### YOUR TASK
Every line of the records below from the line with "## Best Practices" up to and including the line with "## Conclusion" must be reproduced exactly, and no line outside that range.

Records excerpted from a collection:
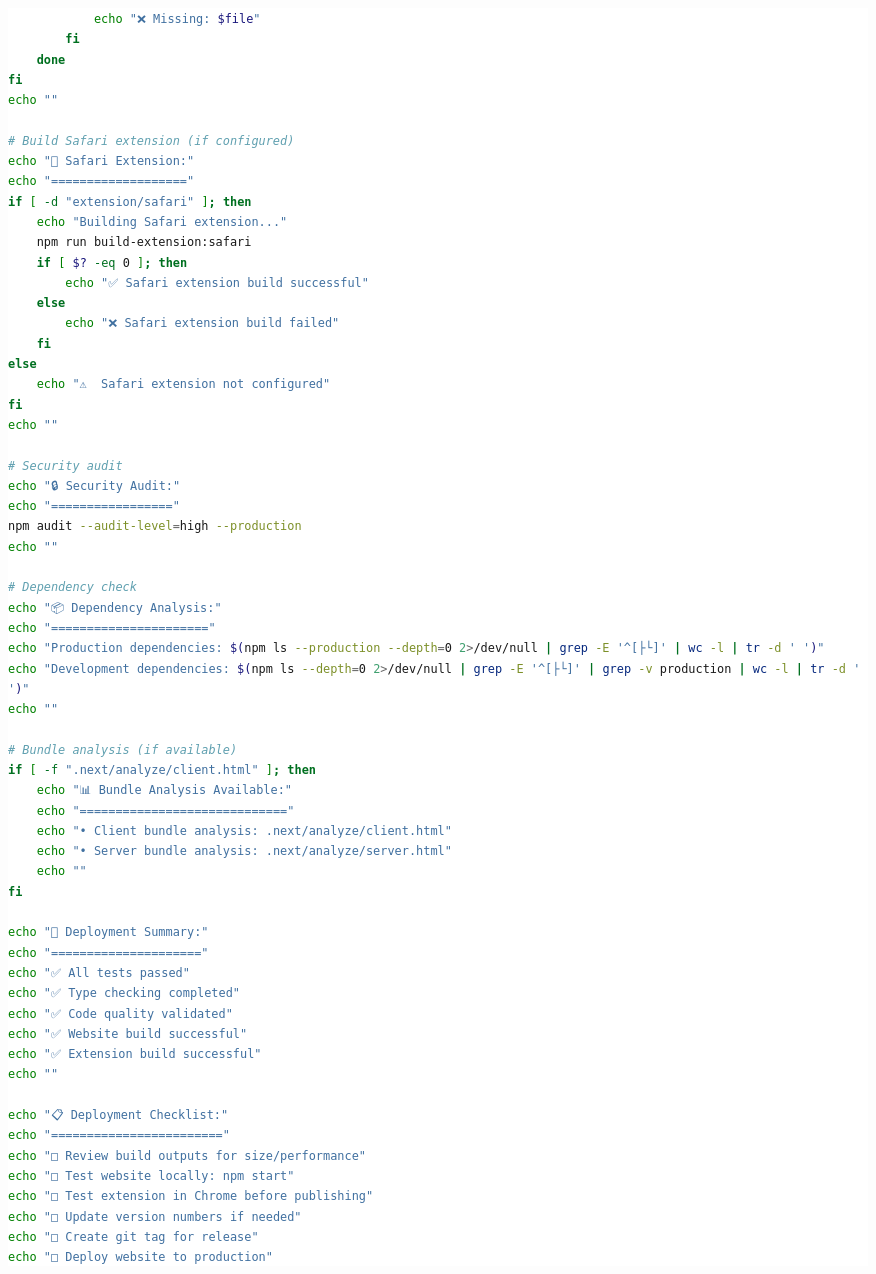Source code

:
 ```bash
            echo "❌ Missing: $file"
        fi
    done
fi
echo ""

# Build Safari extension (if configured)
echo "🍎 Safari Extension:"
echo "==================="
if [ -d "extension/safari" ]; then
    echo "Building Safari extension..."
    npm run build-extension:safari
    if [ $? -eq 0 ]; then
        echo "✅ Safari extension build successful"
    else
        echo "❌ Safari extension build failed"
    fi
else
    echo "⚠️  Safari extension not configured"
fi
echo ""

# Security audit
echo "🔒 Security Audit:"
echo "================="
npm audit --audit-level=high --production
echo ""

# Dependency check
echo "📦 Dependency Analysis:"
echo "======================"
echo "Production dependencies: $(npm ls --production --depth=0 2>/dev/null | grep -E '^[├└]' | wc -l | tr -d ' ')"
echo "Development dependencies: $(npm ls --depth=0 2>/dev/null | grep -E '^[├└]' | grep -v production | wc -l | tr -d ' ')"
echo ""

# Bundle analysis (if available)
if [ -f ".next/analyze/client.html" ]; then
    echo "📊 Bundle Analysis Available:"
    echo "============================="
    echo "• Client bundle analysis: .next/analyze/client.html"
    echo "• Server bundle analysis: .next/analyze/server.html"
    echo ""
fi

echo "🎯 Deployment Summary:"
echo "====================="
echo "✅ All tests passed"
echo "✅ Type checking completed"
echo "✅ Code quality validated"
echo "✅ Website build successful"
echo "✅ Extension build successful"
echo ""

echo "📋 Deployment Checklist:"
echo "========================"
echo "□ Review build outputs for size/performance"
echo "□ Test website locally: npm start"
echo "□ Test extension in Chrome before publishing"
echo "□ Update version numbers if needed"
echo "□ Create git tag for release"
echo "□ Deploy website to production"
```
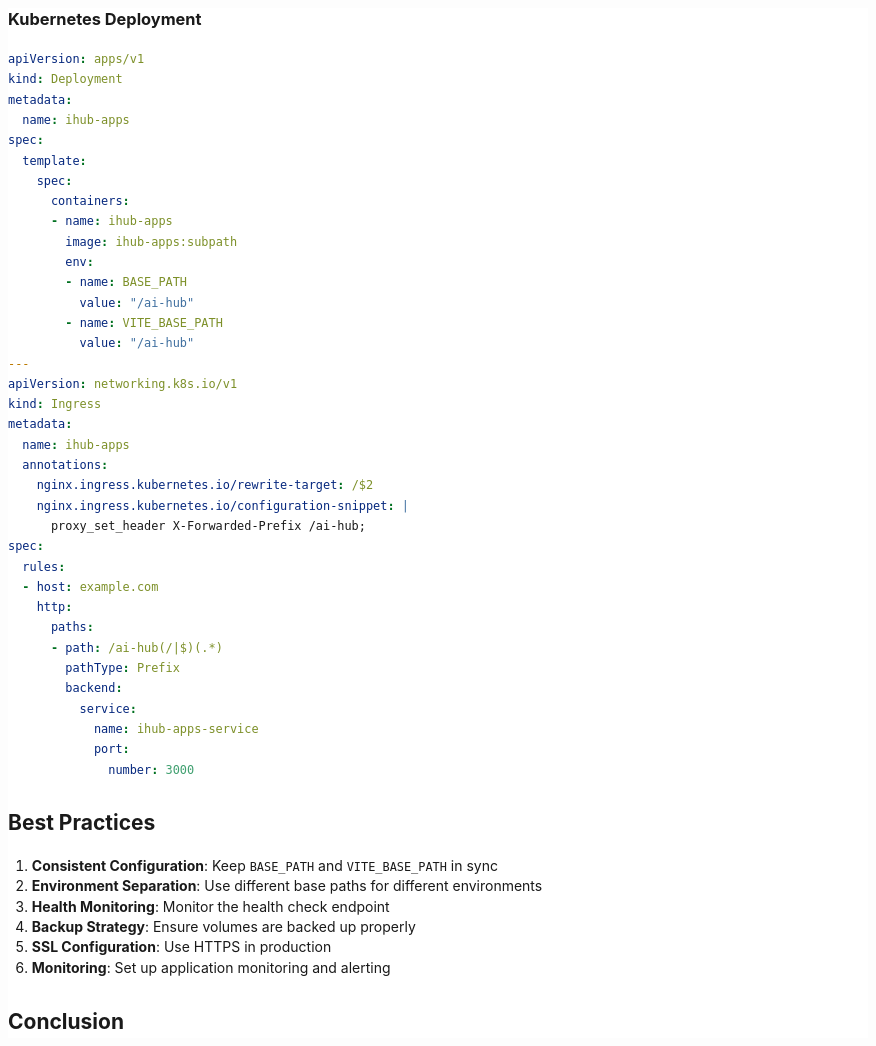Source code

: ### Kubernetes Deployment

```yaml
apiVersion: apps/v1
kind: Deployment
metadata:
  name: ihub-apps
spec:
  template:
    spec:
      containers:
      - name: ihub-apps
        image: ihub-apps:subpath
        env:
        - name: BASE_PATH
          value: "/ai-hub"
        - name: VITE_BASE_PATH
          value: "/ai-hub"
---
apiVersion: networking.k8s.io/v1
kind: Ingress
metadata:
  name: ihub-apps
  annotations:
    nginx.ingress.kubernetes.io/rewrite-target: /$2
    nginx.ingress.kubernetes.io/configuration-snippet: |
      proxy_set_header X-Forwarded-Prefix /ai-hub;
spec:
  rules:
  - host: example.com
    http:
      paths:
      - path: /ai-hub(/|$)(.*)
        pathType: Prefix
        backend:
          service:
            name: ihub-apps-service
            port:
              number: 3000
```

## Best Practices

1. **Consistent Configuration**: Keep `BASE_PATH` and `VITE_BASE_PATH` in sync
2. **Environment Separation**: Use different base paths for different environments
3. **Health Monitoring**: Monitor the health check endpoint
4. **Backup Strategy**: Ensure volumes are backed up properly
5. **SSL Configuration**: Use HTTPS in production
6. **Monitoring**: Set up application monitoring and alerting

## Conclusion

* * *

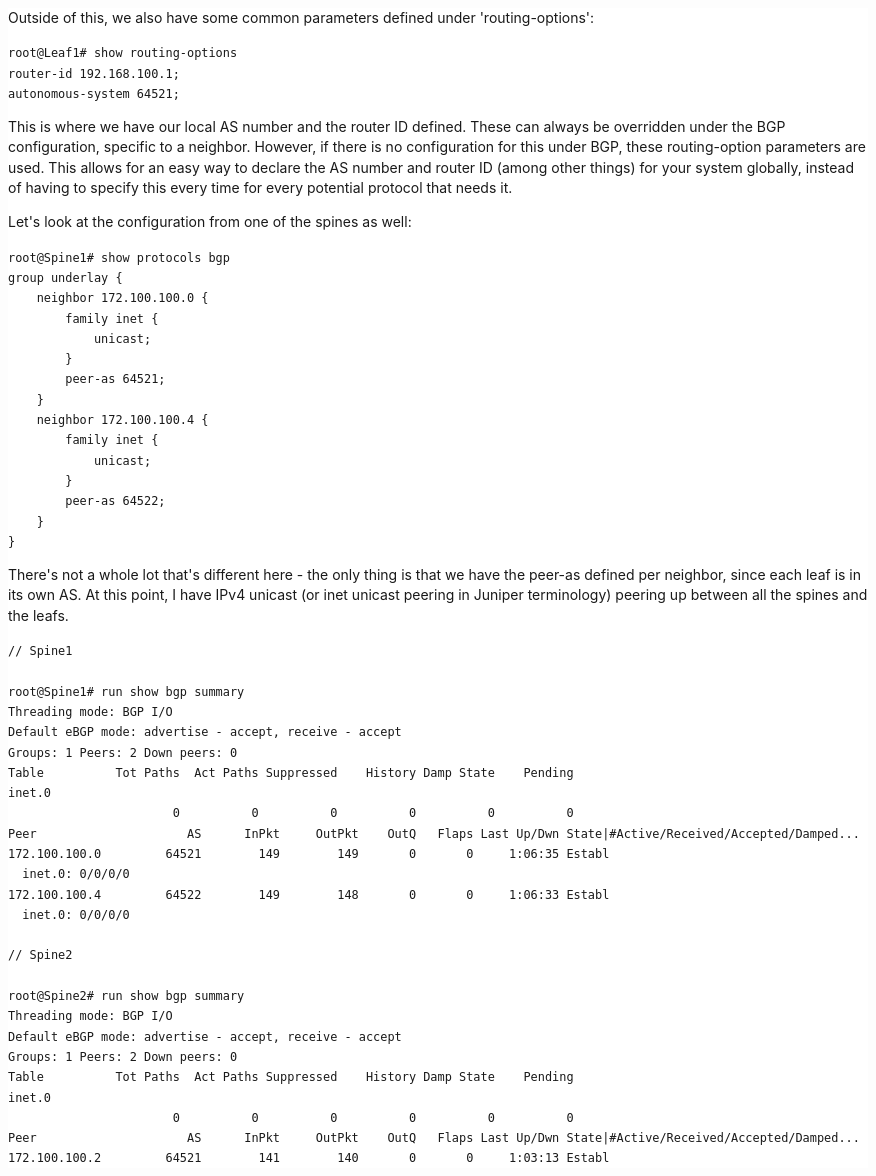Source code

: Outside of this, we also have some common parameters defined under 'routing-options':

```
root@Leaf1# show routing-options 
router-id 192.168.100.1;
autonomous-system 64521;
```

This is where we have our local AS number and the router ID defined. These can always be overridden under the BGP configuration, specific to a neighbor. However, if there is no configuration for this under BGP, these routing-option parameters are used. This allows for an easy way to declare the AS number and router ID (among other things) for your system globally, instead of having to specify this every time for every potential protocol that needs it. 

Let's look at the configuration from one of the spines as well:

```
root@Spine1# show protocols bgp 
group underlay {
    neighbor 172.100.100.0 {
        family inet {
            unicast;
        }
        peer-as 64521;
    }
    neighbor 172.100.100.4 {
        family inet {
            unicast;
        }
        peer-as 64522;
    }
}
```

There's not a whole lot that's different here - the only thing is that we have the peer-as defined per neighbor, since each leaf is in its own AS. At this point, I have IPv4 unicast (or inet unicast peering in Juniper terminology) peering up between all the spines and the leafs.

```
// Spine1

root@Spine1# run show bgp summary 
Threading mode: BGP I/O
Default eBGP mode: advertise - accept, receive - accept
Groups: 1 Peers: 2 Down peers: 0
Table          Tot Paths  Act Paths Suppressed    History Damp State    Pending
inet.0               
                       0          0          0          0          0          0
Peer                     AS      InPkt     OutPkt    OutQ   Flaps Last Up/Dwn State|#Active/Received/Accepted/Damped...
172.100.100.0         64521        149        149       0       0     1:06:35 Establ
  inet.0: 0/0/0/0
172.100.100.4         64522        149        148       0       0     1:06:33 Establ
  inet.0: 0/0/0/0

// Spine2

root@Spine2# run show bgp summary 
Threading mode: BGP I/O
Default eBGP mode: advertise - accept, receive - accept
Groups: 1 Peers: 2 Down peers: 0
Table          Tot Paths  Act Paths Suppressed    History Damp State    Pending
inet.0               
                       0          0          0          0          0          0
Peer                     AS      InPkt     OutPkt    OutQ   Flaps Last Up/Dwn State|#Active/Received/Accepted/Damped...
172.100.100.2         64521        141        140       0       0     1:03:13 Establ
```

### SOLUTION BELOW
## Best Practices

1. **Consistent Configuration**: Keep `BASE_PATH` and `VITE_BASE_PATH` in sync
2. **Environment Separation**: Use different base paths for different environments
3. **Health Monitoring**: Monitor the health check endpoint
4. **Backup Strategy**: Ensure volumes are backed up properly
5. **SSL Configuration**: Use HTTPS in production
6. **Monitoring**: Set up application monitoring and alerting

## Conclusion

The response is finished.